Van Bellinghen betonte, dass sie die trans Gemeinschaft voll unterstütze und nicht die Identität von Athleten ablehne. «Jeder, der Gewichtheben auf hohem Niveau trainiert hat, weiss jedoch ganz genau, dass diese besondere Situation für den Sport und die Athleten unfair ist», befand sie weiter. Wie stark darf eine Frau nun sein?

Ein rechtlicher Rahmen für die Teilnahme von trans Athlet*innen sei sehr schwierig, «da es eine unendliche Vielfalt an Situationen» gebe, sagte Van Bellinghen weiter. Und es sei ohnehin wahrscheinlich unmöglich, «eine völlig zufriedenstellende Lösung zu finden, egal von welcher Seite der Debatte.»

Wie sieht denn der rechtliche Rahmen im Fall Hubbard aus? Das IOC schreibt vor, dass das Testosteronniveau einer zur Frau erklärten Person vor dem Wettkampf für mindestens zwölf Monate bei höchstens 10 Nanomol pro Liter Blut liegen darf. Der Leichtathletik-Weltverband hat einen anderen Wert ausgegeben, und dieser liegt bei gerade mal der Hälfte, also fünf Nanomol.

Sabine Kusterer ist Gewichtheberin in der Gewichtsklasse bis 59 Kilogramm und wurde Zehnte in Tokio. Sie ist auch Gleichstellungsbeauftragte im Bundesverband Deutscher Gewichtheber. «Sie tut mir ein bisschen leid, dass sie die Spiele nicht so geniessen kann, wie sie es verdient hätte», sagte Kusterer der Deutschen Presse-Agentur zur Debatte über Hubbard, die zumindest entfernt an die Diskussion um Doppel-Olympiasiegerin Caster Semenya erinnert, die intersexuelle Anlagen hat.
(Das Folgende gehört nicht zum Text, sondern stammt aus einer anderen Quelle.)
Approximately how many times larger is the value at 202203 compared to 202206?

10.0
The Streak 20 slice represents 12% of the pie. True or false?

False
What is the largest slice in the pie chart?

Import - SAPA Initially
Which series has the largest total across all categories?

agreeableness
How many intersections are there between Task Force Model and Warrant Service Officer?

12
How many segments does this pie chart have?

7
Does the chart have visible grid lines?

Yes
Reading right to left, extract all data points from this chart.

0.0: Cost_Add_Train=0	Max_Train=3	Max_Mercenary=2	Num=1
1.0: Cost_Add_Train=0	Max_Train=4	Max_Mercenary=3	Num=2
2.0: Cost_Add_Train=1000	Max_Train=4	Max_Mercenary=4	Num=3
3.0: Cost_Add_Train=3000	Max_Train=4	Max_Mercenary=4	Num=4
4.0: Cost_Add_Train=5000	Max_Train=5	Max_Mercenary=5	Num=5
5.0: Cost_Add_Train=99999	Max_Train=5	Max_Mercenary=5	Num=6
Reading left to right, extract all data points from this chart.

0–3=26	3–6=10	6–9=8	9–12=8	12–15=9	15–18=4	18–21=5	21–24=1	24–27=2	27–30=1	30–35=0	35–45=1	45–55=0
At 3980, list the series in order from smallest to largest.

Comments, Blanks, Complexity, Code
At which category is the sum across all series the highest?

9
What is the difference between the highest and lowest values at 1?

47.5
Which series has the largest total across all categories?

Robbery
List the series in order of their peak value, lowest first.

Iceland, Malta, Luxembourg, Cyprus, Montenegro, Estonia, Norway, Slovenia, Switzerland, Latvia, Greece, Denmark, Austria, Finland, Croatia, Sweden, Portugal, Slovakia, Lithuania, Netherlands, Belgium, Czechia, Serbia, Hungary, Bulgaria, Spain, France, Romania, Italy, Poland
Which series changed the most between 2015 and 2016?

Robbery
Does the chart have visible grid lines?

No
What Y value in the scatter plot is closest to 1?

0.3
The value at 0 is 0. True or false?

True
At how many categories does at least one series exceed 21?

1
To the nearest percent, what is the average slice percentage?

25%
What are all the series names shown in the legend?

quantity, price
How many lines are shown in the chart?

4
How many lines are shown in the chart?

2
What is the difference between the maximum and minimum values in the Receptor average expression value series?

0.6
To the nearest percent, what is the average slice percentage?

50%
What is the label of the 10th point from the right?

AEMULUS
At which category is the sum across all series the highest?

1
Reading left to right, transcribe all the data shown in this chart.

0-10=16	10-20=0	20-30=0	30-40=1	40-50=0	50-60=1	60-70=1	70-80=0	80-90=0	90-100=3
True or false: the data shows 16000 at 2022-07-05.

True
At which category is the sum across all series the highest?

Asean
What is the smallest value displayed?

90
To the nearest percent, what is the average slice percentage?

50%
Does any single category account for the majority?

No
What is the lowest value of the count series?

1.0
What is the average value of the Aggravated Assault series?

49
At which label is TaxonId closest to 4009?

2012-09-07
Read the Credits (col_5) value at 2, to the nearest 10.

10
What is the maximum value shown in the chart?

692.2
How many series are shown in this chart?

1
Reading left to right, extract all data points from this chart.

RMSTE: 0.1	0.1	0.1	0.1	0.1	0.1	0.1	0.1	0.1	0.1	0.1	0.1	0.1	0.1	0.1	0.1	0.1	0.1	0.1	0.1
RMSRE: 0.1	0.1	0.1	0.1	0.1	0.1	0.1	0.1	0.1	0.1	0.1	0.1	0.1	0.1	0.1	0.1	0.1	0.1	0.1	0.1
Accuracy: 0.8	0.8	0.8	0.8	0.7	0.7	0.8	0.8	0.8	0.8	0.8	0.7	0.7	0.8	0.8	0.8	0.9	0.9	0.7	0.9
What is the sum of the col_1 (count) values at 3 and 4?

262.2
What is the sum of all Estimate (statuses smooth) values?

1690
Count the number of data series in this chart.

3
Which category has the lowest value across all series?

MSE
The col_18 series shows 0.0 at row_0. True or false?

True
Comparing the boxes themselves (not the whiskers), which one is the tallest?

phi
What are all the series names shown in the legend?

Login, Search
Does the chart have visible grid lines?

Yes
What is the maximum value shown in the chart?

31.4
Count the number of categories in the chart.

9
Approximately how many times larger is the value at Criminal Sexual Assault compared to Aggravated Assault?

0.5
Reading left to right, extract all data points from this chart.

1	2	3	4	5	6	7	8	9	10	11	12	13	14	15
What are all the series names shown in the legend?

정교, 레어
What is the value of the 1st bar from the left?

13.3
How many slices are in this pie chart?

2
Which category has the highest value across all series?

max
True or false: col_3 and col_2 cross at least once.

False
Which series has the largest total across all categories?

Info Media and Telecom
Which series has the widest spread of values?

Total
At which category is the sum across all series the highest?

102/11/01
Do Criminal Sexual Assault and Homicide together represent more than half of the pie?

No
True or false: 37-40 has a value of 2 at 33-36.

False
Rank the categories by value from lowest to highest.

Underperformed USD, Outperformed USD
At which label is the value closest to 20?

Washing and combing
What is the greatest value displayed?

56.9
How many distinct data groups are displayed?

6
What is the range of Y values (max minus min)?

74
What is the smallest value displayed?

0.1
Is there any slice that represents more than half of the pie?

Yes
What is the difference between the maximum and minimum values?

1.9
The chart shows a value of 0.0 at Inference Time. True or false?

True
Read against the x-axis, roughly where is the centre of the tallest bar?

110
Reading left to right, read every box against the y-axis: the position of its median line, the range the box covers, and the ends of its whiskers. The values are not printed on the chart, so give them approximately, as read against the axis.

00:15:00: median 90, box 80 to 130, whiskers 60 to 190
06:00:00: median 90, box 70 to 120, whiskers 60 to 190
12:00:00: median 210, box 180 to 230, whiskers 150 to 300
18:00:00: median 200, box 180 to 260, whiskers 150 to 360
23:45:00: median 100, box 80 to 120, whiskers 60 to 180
«Im Prinzip halte ich es für ein positives Zeichen. Es ist schwierig, ob die Fairness im Sport gegeben ist, da sie schon eine Frau fortgeschrittenen Alters ist», erläuterte Kusterer weiter. «Das spricht schon dafür, dass sie einen Vorteil hat, aber ich bin eher dafür, dass sie irgendwie startet, weil es sonst Diskriminierung wäre. Da sollte der Sport auf keinen Fall einen Riegel vorschieben, sondern eine Lösung finden, sodass alle Parteien glücklich sind.»

Kann man denn alle Parteien zufrieden stellen? Das IOC hat den Weg für Transgender-Teilnehmerinnen und -Teilnehmer schon vor Jahren geebnet. Ein neuer Rahmen für den Umgang mit Trans-Personen kommt innerhalb der nächsten zwei Monate, daran sollen sich die Einzelverbände dann orientieren.

Die Konkurrenz dürfte indes auf die blossen Zahlen schauen. Vor ihrer Geschlechtsanpassung schaffte Hubbard 1998 eine Zweikampf-Bestleistung von 300 Kilogramm, 2019 wies sie eine Zweikampf-Bestleistung von immer noch 285 Kilogramm auf.

«Laurel Hubbard ist eine Frau und hat sich unter den Bedingungen des IWF (Weltverband der Gewichtheber) qualifiziert. Wir müssen ihren Mut und ihre Hartnäckigkeit würdigen, dass sie tatsächlich an den Wettkämpfen teilgenommen und sich für die Spiele qualifiziert hat», sagte in Tokio IOC-Chefarzt Richard Budgett und verwies auf die künftigen Richtlinien.

Die Aufmerksamkeit bei Hubbards erstem Olympia-Auftritt wird gross sein. Das Scheinwerferlicht sucht sie nicht, schon gar nicht möchte sie als Vorreiterin wahrgenommen werden oder irgendjemanden bekehren. «Ich glaube nicht, dass ich mutiger als andere bin», sagte Hubbard, die sich kurz vor ihrem Start noch beim IOC für dessen Engagement bedankte. «Ich bin nur ich.»